What needs to be done: In the records below, find each line holding the word "Schule" and copy it.

Records from a data source:
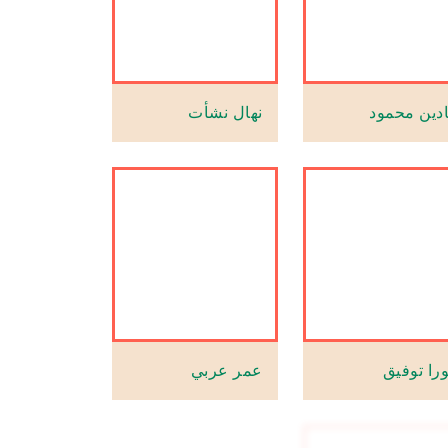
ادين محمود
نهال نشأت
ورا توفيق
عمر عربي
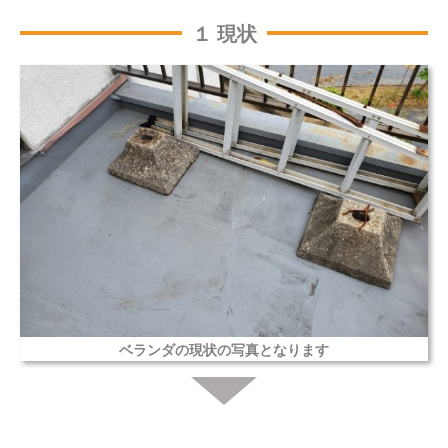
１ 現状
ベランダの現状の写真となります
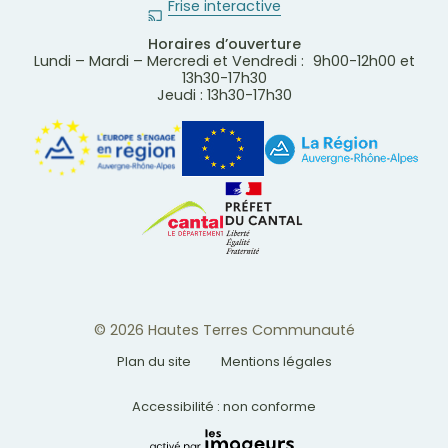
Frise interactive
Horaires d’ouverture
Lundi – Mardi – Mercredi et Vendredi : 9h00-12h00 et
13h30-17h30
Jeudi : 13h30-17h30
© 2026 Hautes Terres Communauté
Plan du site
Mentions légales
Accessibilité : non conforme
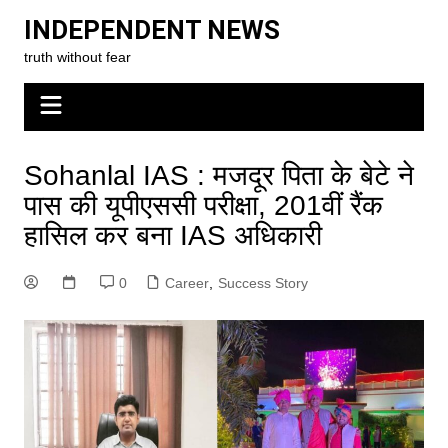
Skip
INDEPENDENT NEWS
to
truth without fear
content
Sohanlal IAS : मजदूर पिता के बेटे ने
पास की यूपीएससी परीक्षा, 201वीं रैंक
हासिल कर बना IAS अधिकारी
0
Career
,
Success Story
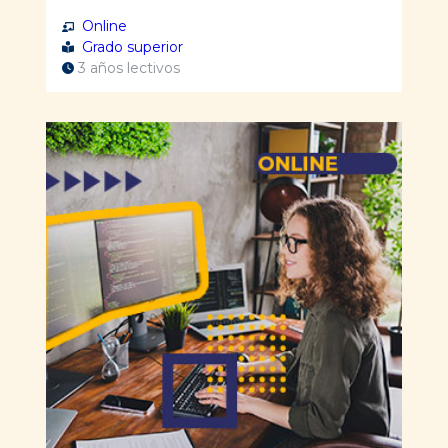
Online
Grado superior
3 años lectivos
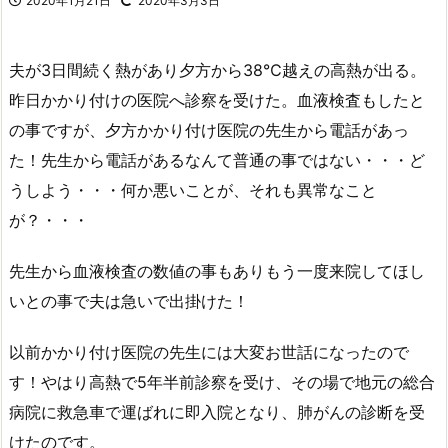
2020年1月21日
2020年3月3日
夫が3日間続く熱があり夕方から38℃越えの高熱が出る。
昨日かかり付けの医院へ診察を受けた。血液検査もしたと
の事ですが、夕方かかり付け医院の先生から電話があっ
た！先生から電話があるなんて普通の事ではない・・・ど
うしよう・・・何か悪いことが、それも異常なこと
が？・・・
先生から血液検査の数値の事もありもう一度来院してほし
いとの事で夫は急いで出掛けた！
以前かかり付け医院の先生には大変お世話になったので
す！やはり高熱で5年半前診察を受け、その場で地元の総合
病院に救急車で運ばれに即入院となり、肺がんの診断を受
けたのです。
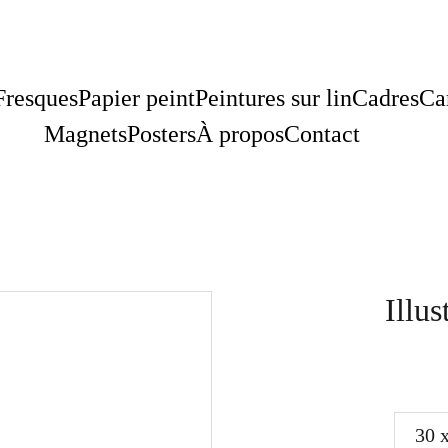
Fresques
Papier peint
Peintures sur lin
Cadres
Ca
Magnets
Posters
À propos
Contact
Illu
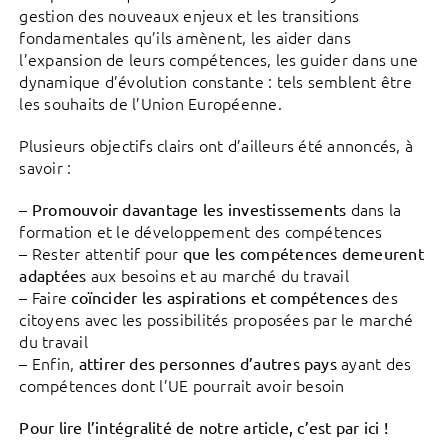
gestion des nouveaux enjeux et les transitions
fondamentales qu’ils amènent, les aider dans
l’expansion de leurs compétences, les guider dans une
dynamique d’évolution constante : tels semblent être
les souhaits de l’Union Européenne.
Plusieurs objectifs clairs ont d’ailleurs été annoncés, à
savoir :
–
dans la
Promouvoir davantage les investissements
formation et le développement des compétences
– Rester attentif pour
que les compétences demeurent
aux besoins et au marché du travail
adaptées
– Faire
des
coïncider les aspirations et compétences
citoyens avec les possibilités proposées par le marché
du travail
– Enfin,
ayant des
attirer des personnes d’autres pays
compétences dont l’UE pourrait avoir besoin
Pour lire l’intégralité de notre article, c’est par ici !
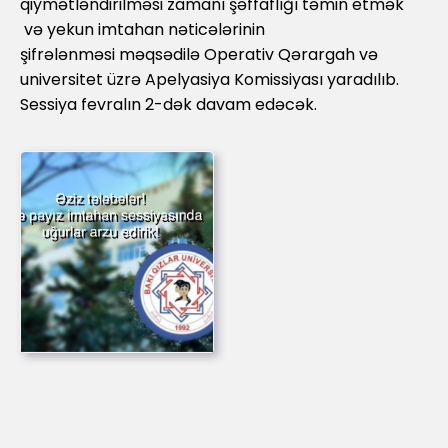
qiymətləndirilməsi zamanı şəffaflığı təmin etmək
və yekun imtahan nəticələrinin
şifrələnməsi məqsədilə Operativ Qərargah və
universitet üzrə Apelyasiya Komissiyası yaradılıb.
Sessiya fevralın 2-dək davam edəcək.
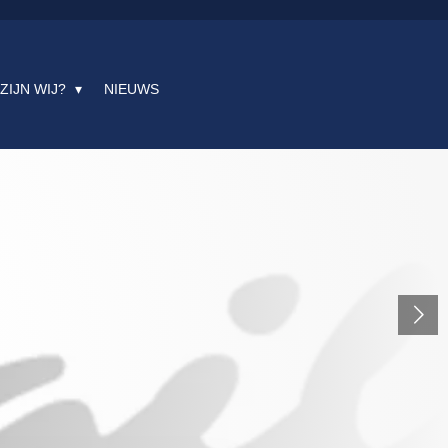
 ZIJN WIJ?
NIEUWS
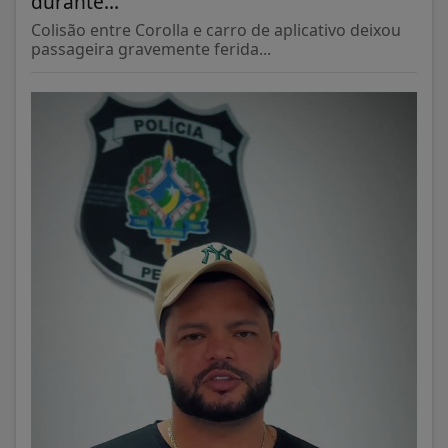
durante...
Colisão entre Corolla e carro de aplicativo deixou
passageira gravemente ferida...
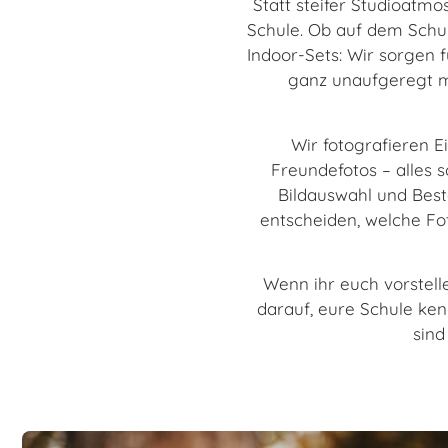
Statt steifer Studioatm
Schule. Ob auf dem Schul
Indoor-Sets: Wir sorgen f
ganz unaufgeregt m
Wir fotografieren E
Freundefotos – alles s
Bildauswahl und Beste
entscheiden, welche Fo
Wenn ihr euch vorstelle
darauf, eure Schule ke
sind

---

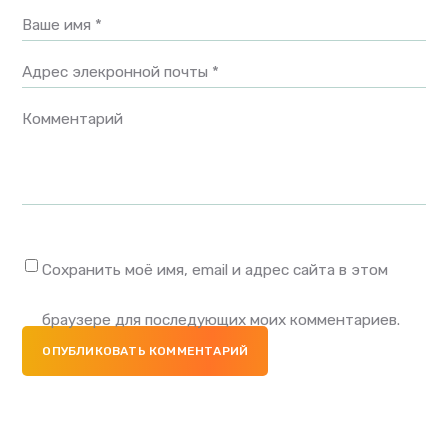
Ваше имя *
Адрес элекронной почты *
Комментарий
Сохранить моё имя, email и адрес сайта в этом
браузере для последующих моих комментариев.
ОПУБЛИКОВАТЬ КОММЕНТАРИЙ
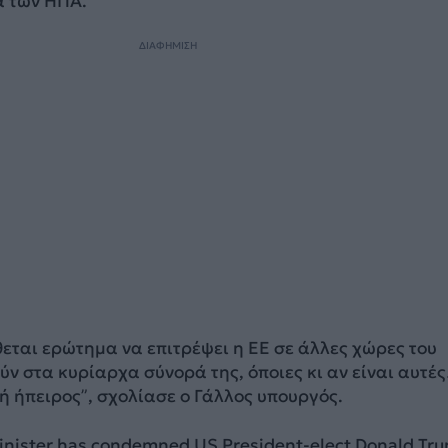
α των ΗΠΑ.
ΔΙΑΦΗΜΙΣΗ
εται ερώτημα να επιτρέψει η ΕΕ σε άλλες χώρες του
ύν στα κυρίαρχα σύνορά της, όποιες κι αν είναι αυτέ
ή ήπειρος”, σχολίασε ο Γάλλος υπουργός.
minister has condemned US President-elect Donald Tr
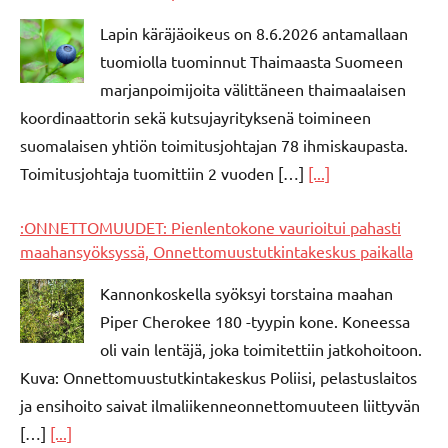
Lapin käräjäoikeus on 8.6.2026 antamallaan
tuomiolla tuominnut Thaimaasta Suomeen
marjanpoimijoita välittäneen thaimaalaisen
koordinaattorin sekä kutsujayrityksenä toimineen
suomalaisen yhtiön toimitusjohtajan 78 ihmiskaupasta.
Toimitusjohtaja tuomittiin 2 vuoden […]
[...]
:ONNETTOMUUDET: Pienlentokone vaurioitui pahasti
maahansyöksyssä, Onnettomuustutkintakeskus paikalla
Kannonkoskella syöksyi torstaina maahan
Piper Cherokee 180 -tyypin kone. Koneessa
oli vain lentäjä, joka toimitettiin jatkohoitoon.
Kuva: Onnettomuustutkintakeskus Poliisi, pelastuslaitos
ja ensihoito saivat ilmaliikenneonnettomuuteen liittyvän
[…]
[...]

Output of the task:
Schule. Ob auf dem Schul
darauf, eure Schule ke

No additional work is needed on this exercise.